Il y a ensuite, bien sûr, l’échec de la politique économique du pouvoir, attesté par les très mauvais chiffres de la croissance (-0.3% au deuxième trimestre, +0.1% prévu au troisième) qui frôlent la récession, et sont en tout cas plus que le « ralentissement » évoqué hier par François Fillon. Tous les indicateurs de l’économie française sont au rouge : commerce extérieur, investissement, consommation, déficits publics. Là réside notre triste spécificité.
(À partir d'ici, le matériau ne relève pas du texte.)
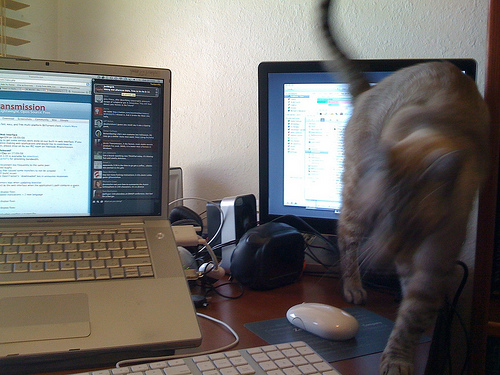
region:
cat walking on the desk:
[314, 10, 489, 357]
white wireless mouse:
[283, 294, 355, 337]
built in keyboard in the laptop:
[2, 223, 154, 283]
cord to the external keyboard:
[106, 304, 248, 360]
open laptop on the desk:
[0, 50, 205, 358]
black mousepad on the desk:
[244, 296, 406, 368]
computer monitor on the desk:
[259, 59, 470, 284]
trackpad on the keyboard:
[2, 293, 89, 343]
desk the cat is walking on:
[175, 244, 441, 373]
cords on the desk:
[177, 199, 474, 326]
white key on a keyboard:
[312, 357, 330, 374]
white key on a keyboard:
[300, 349, 324, 366]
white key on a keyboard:
[295, 342, 315, 358]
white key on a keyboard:
[289, 337, 306, 348]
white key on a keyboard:
[274, 339, 292, 352]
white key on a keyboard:
[260, 340, 280, 355]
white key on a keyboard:
[244, 344, 264, 355]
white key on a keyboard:
[222, 348, 242, 359]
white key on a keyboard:
[207, 349, 226, 361]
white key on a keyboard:
[190, 349, 210, 366]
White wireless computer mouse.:
[288, 303, 360, 340]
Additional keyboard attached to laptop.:
[93, 338, 343, 373]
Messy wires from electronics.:
[172, 204, 239, 297]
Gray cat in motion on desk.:
[311, 4, 497, 371]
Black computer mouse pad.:
[239, 303, 394, 361]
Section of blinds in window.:
[2, 0, 35, 60]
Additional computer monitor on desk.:
[250, 58, 475, 232]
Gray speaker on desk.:
[205, 194, 256, 266]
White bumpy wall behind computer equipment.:
[157, 5, 307, 54]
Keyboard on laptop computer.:
[0, 227, 157, 287]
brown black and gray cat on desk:
[306, 0, 496, 374]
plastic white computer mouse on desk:
[282, 297, 364, 342]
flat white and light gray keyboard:
[6, 337, 355, 374]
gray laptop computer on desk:
[1, 52, 208, 367]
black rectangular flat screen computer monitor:
[246, 52, 482, 241]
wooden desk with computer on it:
[1, 256, 446, 373]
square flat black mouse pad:
[237, 299, 437, 364]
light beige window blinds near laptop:
[0, 0, 35, 72]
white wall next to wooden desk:
[1, 0, 491, 374]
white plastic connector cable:
[167, 220, 226, 281]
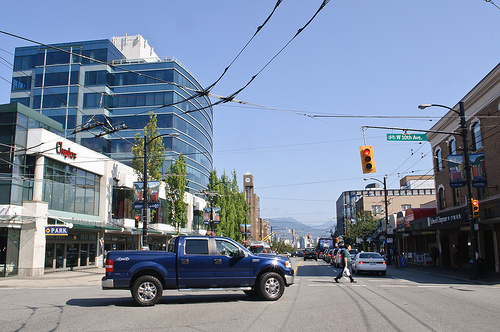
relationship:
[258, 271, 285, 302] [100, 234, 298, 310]
wheel underneath a truck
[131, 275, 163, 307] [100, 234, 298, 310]
wheel underneath a truck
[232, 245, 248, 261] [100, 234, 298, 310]
mirror front right of truck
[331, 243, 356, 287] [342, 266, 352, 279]
man carrying a grocery bag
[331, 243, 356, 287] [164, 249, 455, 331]
man walking across a street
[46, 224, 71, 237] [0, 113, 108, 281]
parking sign on side of a building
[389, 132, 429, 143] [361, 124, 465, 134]
street sign attached to a pole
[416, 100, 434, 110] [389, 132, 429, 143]
street light above street sign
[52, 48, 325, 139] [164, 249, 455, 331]
electric cables are dangling above a street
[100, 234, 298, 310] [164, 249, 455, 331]
truck on top of street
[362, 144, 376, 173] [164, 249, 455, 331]
stoplight above street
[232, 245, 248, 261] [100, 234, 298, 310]
mirror on front right of truck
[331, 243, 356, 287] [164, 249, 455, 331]
man crossing street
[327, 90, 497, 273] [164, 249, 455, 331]
buildings line side of street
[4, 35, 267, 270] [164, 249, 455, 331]
buildings line side of street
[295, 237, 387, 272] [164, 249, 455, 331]
vehicles are on top of street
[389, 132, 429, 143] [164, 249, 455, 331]
street sign above street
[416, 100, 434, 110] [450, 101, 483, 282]
street light left of a pole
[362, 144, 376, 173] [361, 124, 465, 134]
stoplight hangs below a pole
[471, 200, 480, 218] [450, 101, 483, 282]
street light hangs from a pole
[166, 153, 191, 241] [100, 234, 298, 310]
tree behind truck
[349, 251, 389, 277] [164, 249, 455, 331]
car on top of street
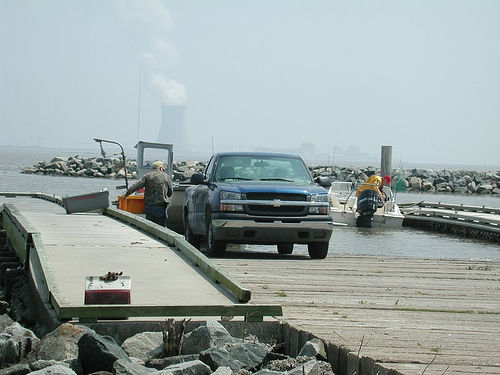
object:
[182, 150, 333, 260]
pick-up truck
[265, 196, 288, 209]
logo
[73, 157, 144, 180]
jetty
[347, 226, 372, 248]
water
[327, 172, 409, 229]
boat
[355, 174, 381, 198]
rain coat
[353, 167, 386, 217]
peson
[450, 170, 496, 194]
rocks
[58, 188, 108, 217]
container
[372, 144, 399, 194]
pole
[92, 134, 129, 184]
pole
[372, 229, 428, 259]
water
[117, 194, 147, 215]
container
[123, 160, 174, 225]
man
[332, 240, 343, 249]
water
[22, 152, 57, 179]
rocks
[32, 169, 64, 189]
water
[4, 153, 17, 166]
water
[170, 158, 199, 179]
rocks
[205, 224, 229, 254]
wheel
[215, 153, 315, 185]
windshield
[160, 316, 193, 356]
tree stump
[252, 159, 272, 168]
mirror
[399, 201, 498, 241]
dock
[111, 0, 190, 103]
smoke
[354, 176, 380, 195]
coat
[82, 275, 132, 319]
box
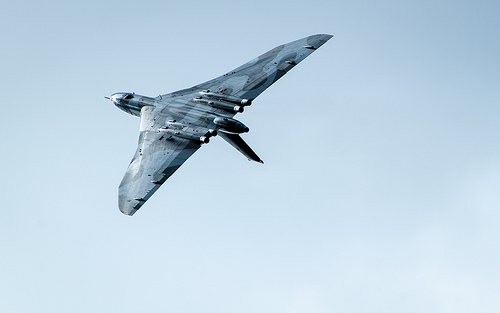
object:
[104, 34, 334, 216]
airplane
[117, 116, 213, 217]
wing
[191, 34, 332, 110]
wing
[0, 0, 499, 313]
background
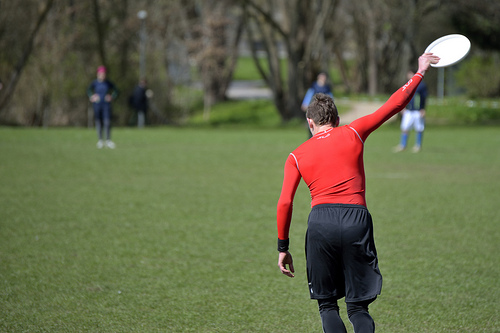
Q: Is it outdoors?
A: Yes, it is outdoors.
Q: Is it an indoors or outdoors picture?
A: It is outdoors.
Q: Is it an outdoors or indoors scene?
A: It is outdoors.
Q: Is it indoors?
A: No, it is outdoors.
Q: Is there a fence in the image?
A: No, there are no fences.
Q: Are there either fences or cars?
A: No, there are no fences or cars.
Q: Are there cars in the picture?
A: No, there are no cars.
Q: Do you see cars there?
A: No, there are no cars.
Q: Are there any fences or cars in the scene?
A: No, there are no cars or fences.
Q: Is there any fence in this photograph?
A: No, there are no fences.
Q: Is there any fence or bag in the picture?
A: No, there are no fences or bags.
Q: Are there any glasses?
A: No, there are no glasses.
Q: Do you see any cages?
A: No, there are no cages.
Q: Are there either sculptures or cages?
A: No, there are no cages or sculptures.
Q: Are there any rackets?
A: No, there are no rackets.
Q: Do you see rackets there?
A: No, there are no rackets.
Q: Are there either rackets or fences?
A: No, there are no rackets or fences.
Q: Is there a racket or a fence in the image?
A: No, there are no rackets or fences.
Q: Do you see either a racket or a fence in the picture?
A: No, there are no rackets or fences.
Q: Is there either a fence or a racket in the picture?
A: No, there are no rackets or fences.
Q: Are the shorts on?
A: Yes, the shorts are on.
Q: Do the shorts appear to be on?
A: Yes, the shorts are on.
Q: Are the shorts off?
A: No, the shorts are on.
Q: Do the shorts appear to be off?
A: No, the shorts are on.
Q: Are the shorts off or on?
A: The shorts are on.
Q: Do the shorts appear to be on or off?
A: The shorts are on.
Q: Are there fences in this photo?
A: No, there are no fences.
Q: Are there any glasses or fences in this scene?
A: No, there are no fences or glasses.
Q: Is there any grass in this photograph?
A: Yes, there is grass.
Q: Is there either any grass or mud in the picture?
A: Yes, there is grass.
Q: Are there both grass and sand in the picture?
A: No, there is grass but no sand.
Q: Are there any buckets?
A: No, there are no buckets.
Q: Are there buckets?
A: No, there are no buckets.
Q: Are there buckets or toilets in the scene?
A: No, there are no buckets or toilets.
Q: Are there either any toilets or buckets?
A: No, there are no buckets or toilets.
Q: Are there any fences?
A: No, there are no fences.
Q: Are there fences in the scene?
A: No, there are no fences.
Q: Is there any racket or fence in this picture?
A: No, there are no fences or rackets.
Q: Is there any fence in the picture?
A: No, there are no fences.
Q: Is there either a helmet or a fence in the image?
A: No, there are no fences or helmets.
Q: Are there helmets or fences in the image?
A: No, there are no fences or helmets.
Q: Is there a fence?
A: No, there are no fences.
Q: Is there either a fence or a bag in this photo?
A: No, there are no fences or bags.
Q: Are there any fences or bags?
A: No, there are no fences or bags.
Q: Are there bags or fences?
A: No, there are no fences or bags.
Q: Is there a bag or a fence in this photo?
A: No, there are no fences or bags.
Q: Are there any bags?
A: No, there are no bags.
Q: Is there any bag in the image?
A: No, there are no bags.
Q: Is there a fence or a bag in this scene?
A: No, there are no bags or fences.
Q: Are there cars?
A: No, there are no cars.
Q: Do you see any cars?
A: No, there are no cars.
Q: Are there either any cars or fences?
A: No, there are no cars or fences.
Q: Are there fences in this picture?
A: No, there are no fences.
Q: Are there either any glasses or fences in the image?
A: No, there are no fences or glasses.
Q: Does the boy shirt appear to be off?
A: No, the shirt is on.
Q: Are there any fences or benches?
A: No, there are no fences or benches.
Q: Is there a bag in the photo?
A: No, there are no bags.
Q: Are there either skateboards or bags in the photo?
A: No, there are no bags or skateboards.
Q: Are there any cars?
A: No, there are no cars.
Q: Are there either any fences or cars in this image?
A: No, there are no cars or fences.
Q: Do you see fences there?
A: No, there are no fences.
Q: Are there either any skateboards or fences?
A: No, there are no fences or skateboards.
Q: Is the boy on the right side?
A: Yes, the boy is on the right of the image.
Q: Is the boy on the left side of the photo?
A: No, the boy is on the right of the image.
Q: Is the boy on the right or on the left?
A: The boy is on the right of the image.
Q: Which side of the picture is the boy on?
A: The boy is on the right of the image.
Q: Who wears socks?
A: The boy wears socks.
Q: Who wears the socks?
A: The boy wears socks.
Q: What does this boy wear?
A: The boy wears socks.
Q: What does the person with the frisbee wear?
A: The boy wears socks.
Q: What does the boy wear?
A: The boy wears socks.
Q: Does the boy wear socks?
A: Yes, the boy wears socks.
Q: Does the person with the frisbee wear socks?
A: Yes, the boy wears socks.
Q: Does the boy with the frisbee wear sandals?
A: No, the boy wears socks.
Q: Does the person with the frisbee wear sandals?
A: No, the boy wears socks.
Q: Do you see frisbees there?
A: Yes, there is a frisbee.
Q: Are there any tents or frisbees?
A: Yes, there is a frisbee.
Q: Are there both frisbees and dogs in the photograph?
A: No, there is a frisbee but no dogs.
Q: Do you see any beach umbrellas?
A: No, there are no beach umbrellas.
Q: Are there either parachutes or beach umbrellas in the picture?
A: No, there are no beach umbrellas or parachutes.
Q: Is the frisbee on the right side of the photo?
A: Yes, the frisbee is on the right of the image.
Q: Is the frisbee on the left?
A: No, the frisbee is on the right of the image.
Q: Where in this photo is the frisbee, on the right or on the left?
A: The frisbee is on the right of the image.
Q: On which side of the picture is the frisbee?
A: The frisbee is on the right of the image.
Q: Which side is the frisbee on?
A: The frisbee is on the right of the image.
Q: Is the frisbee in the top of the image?
A: Yes, the frisbee is in the top of the image.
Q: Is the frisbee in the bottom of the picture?
A: No, the frisbee is in the top of the image.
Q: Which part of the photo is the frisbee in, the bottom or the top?
A: The frisbee is in the top of the image.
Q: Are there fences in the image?
A: No, there are no fences.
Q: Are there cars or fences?
A: No, there are no fences or cars.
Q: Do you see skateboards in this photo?
A: No, there are no skateboards.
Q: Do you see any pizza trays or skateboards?
A: No, there are no skateboards or pizza trays.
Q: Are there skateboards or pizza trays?
A: No, there are no skateboards or pizza trays.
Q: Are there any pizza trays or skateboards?
A: No, there are no skateboards or pizza trays.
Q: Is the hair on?
A: Yes, the hair is on.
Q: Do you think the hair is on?
A: Yes, the hair is on.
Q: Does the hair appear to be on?
A: Yes, the hair is on.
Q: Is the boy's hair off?
A: No, the hair is on.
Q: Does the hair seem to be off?
A: No, the hair is on.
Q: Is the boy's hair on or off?
A: The hair is on.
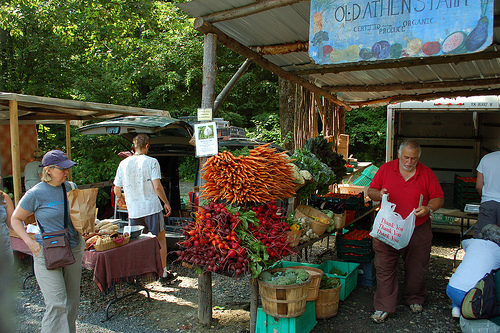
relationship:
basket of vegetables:
[256, 268, 308, 315] [258, 268, 308, 284]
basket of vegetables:
[279, 265, 321, 302] [298, 263, 320, 277]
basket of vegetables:
[311, 276, 339, 317] [320, 269, 339, 289]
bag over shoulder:
[35, 179, 76, 269] [29, 178, 77, 193]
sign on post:
[196, 105, 210, 155] [197, 31, 217, 324]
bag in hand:
[371, 192, 418, 252] [412, 202, 429, 217]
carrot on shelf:
[231, 152, 251, 171] [225, 193, 305, 211]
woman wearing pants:
[10, 147, 87, 332] [36, 246, 88, 329]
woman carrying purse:
[10, 147, 87, 329] [35, 182, 77, 271]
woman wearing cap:
[10, 147, 87, 329] [42, 149, 77, 169]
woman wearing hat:
[10, 147, 87, 329] [41, 147, 74, 167]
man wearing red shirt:
[367, 139, 444, 323] [368, 157, 443, 227]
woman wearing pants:
[10, 147, 87, 332] [29, 236, 91, 331]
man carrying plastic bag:
[357, 130, 439, 332] [369, 192, 421, 257]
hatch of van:
[74, 111, 197, 146] [93, 141, 199, 219]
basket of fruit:
[256, 268, 311, 318] [258, 269, 307, 284]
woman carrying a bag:
[10, 147, 87, 329] [66, 186, 98, 231]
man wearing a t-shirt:
[112, 132, 180, 284] [112, 151, 161, 221]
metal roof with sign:
[225, 11, 297, 49] [304, 0, 493, 73]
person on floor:
[443, 222, 498, 314] [18, 264, 486, 331]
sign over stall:
[306, 0, 497, 67] [216, 2, 498, 324]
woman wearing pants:
[10, 147, 87, 332] [18, 235, 105, 330]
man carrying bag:
[367, 139, 444, 323] [370, 190, 416, 249]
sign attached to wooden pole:
[192, 108, 218, 158] [197, 19, 215, 324]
Car, si la crise économique –financière, immobilière, pétrolière- est mondiale, l’absence de toute marge de manœuvre est un malheureux « privilège français ». Nous ne pouvons pas, contrairement aux Espagnols qui mettent en œuvre un plan de relance de 20 milliards d’euros, soutenir l’activité : les 15 milliards du paquet fiscal nous privent de toute capacité, nous condamnent à la rigueur –avec un budget 2009 impossible à boucler -alors qu’il faudrait soutenir le pouvoir d’achat des plus faibles et muscler notre appareil productif. Il y a donc bien, ici et maintenant un criant besoin de gauche –une gauche qui doit dire la vérité, ne pas se contenter de critiques faciles mais proposer un nouveau modèle de croissance et de développement. Encore faut-il, pour cela, cesser de faire fausse route, comme certains s’entêtent à le faire.”